Until recently, legend and movie magazines had it that Zemeckis was working on a 3D reimagining of Yellow Submarine, and that he wouldn’t ever return to live-action or 2D film-making.
“That’s done,” he says, with a wave of his hand. “It would have been really cool but I decided against it. I don’t know how many films I have left in me. But a remake probably shouldn’t be one of them.”
He nods patiently when asked about this apparent about-turn. “People ask me this all the time. But I never look for a type of film to do. I’m always looking for a screenplay and whatever screenplay you’re chasing dictates its own style. That’s what happened with Flight. Flight shouldn’t be a digital film.”
It opens with a bravura crash sequence that we mustn’t spoil with details. Aviation experts have repeatedly questioned its plausibility, though not its execution. Zemeckis, a pilot with more than 1,600 hours of flight time, assures me that the physics check out. “I’m sure. I wouldn’t have shot it otherwise. You couldn’t fly like that for very long. But you could fly. I think being a pilot allowed me to bring a real authenticity to that scene. I hope so anyway.”
Windy city soul
Born into an Italian-Lithuanian family on Chicago’s southside, Zemeckis had no early artistic or cultural influences beyond the TV set, and certainly no access to a private aircraft. “I grew up working-class and poor and blue-collar. This line of work wasn’t on anyone’s radar. Chicago wasn’t cultured. Years later the city decided to purchase its culture, and it’s great that so much art is there now. But it’s all bought in. It’s not the soul of the city. It’s not what I remember.”
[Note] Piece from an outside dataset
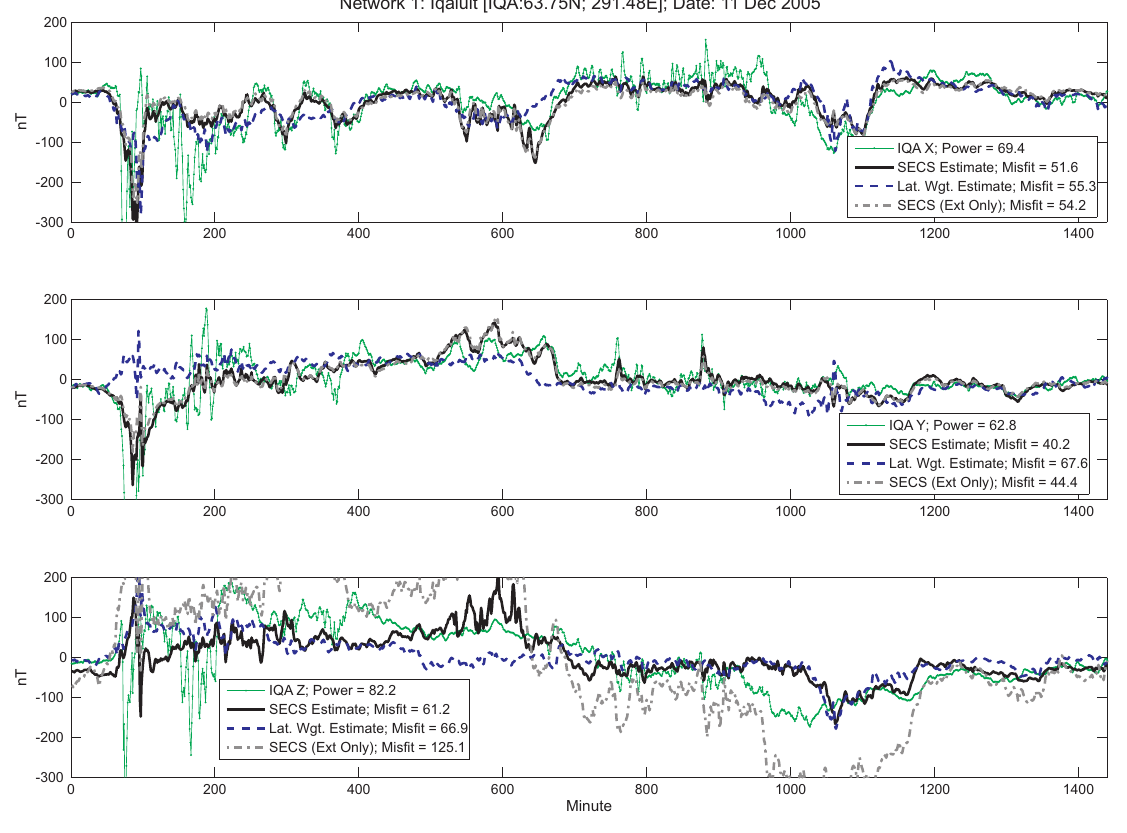
Fig. 2. Comparison of the measured external field disturbance (green solid, dots) and the estimate from SECS (black solid), Latitudinal Weighted (blue dashed) and SECS (External only) (grey dot-dash) at magnetic observatory Iqaluit (IQA) during a magnetically disturbed day (11 December 2005). Power and RMS misfit are in nT. Y-axis scaled to show finer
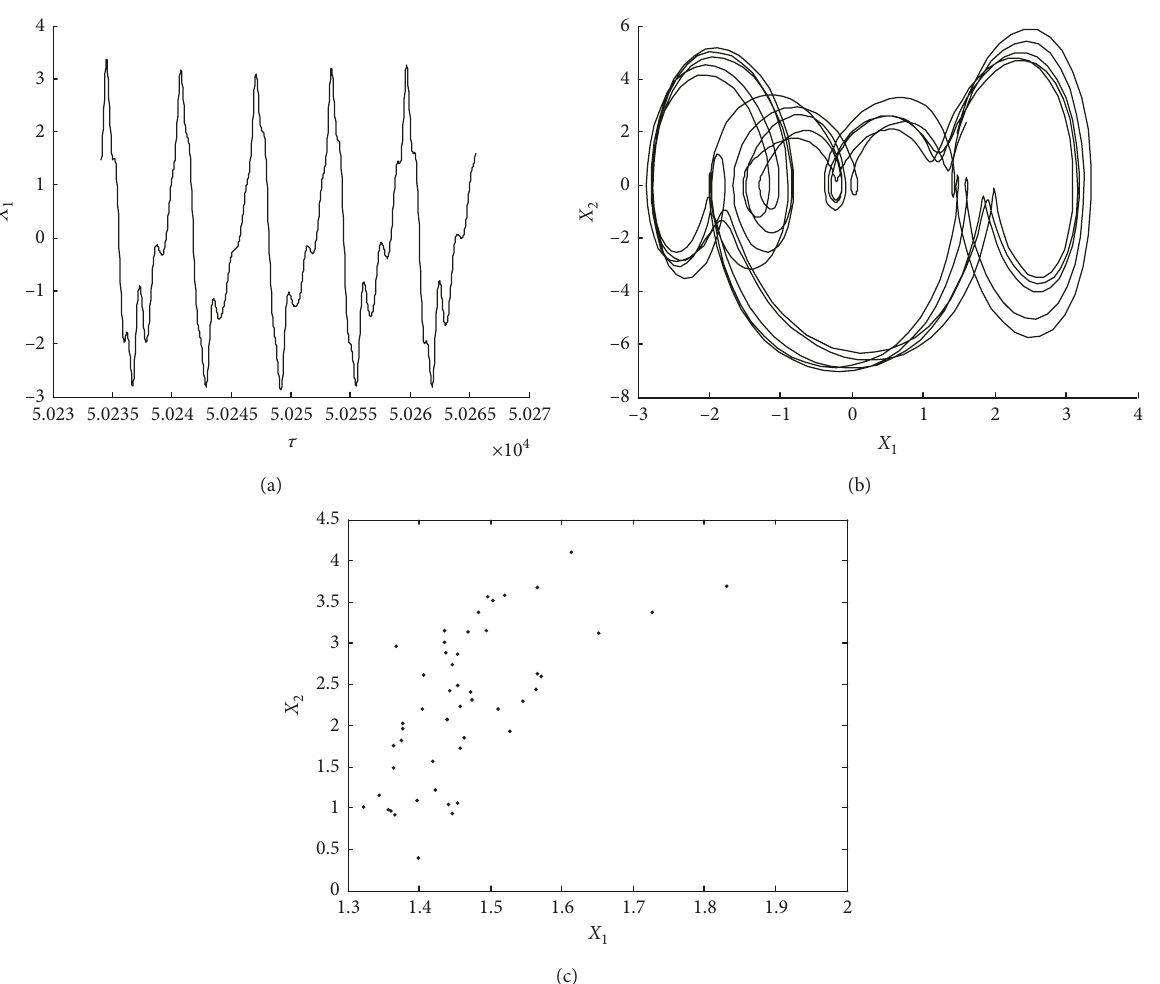
Figure 7: The chaotic motion ( Ω � 2, ω � 1, c � 0.1, r � 0.5, p � 10, c Poincar´e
The young Zemeckis had never even heard of film school when he heard Jerry Lewis talk about the USC School of Cinema on the Johnny Carson show. He applied twice and was finally accepted on the strength of a begging letter and a home-made pop promo inspired by The Beatles’ Golden Slumbers. “The film school at USC was very much an embarrassment to the university,” he laughs. “It was mainly funded by the Navy to train combat photographers. Half the class were hippies and half the class were Navy guys. Everyone got along fine. Those guys had all the money and equipment. But the main thing for me was being in an environment where people were passionate about film.”